# He Called Today



## Bitter+Sweet (May 19, 2012)

STBXH called me at work to find out if Thursday would be ok for him to get the spare frig in the garage. I said sure. My mom will be in town so she could let him in to the garage. He asked how I was, ok I said. Told him I went back to my home town and both of my grandmothers asked about hiim. Told them he was ok. He wanted to know if I told them about our separation. I said no I haven't. He wanted to know why. I told him I was not up to telling everyone right now. 

My parents know and I told my best friends this weekend and that was hard enough. He asked what all the secrecy was about, this situation wasn't my fault. It wasn't my fault but while you were here you would blame me for not making you happy! What the world. I said there was no secracy. This was just a hard situation and I didn't fill up to telling everyone right now. Especially my grandmothers. I'm not up for all the questions that will be asked just yet. He said he respected my decision. 

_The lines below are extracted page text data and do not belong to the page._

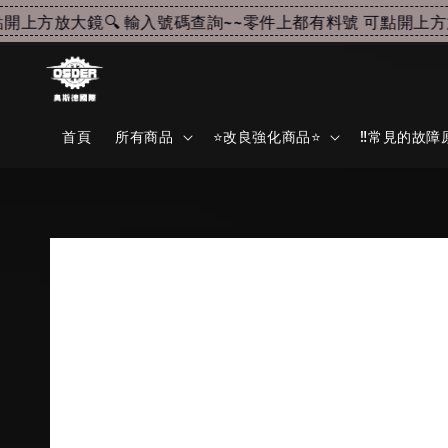
上方放大鏡🔍 輸入號碼查詢~~
零件上都有料號 可點開上方放大
首頁
所有商品
⭐改良強化商品⭐
‼️常見的故障原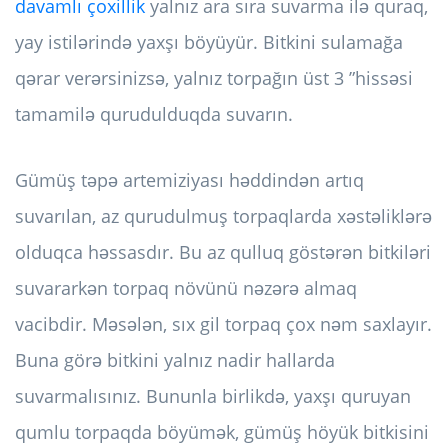
davamlı çoxillik
yalnız ara sıra suvarma ilə quraq,
yay istilərində yaxşı böyüyür. Bitkini sulamağa
qərar verərsinizsə, yalnız torpağın üst 3 ”hissəsi
tamamilə qurudulduqda suvarın.
Gümüş təpə artemiziyası həddindən artıq
suvarılan, az qurudulmuş torpaqlarda xəstəliklərə
olduqca həssasdır. Bu az qulluq göstərən bitkiləri
suvararkən torpaq növünü nəzərə almaq
vacibdir. Məsələn, sıx gil torpaq çox nəm saxlayır.
Buna görə bitkini yalnız nadir hallarda
suvarmalısınız. Bununla birlikdə, yaxşı quruyan
qumlu torpaqda böyümək, gümüş höyük bitkisini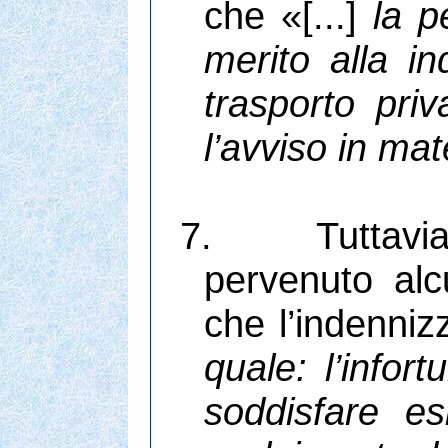
che «[...]
la p
merito alla in
trasporto pri
l’avviso in mat
7.
Tuttavia
pervenuto alcu
che l’indenniz
quale: l’info
soddisfare e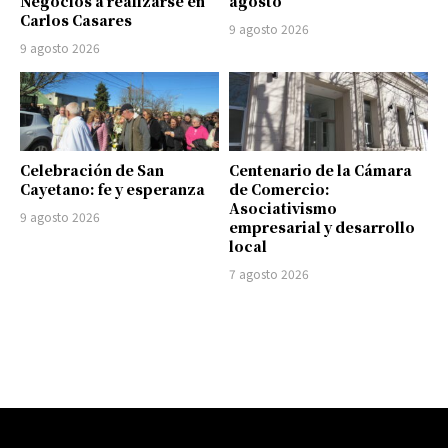
Negocios a realizarse en
agosto
Carlos Casares
9 agosto 2026
9 agosto 2026
Celebración de San
Centenario de la Cámara
Cayetano: fe y esperanza
de Comercio:
Asociativismo
9 agosto 2026
empresarial y desarrollo
local
7 agosto 2026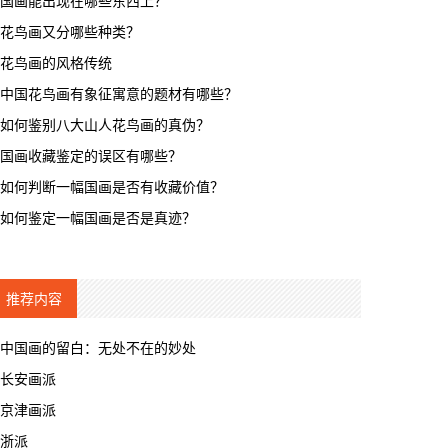
国画能出现在哪些东西上？
花鸟画又分哪些种类？
花鸟画的风格传统
中国花鸟画有象征寓意的题材有哪些？
如何鉴别八大山人花鸟画的真伪？
国画收藏鉴定的误区有哪些？
如何判断一幅国画是否有收藏价值？
如何鉴定一幅国画是否是真迹？
推荐内容
中国画的留白：无处不在的妙处
长安画派
京津画派
浙派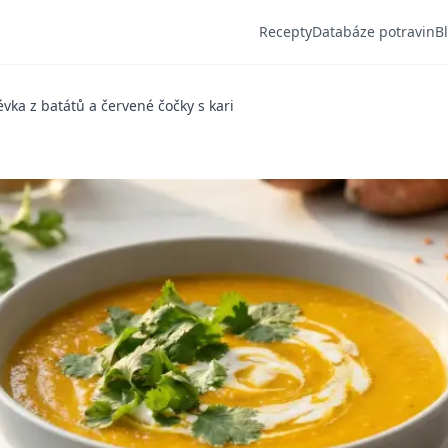
Recepty
Databáze potravin
B
évka z batátů a červené čočky s kari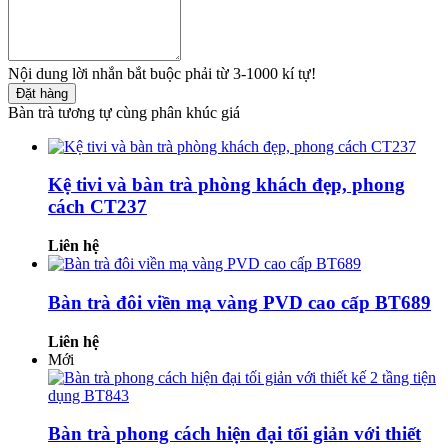
Nội dung lời nhắn bắt buộc phải từ 3-1000 kí tự!
Đặt hàng
Bàn trà tương tự cùng phân khúc giá
Kệ tivi và bàn trà phòng khách đẹp, phong
cách CT237
Liên hệ
Bàn trà đôi viền mạ vàng PVD cao cấp BT689
Liên hệ
Mới
Bàn trà phong cách hiện đại tối giản với thiết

I asked did he tell all of his friends yet. No he has not. Only two of his and no other family members other than his mom and sister. So why are you questioning me about who I have told. He didn't even tell his mom about him wanting to separate until 3 weeks after he made the decision. 

After that conversation I had a stomach ache the rest of the day!


----------



## Pluto2 (Aug 17, 2011)

Sweetie, this sucks, but it will get better. It sounds like a cliche, but it really isn't. Tell who you want when you want to. When the pain eases so will discussing the situation. My STBXH couldn't wait to broadcast the news of our separation on FB the very weekend he moved out. A friend of ours noticed that he started wearing his wedding ring on the right hand weeks before I found out about his cheating and before I asked for a divorce. Bastard. And if he won't get his stuff, sell it on craigslist. Now you could be nice and warn him, just a thought.


----------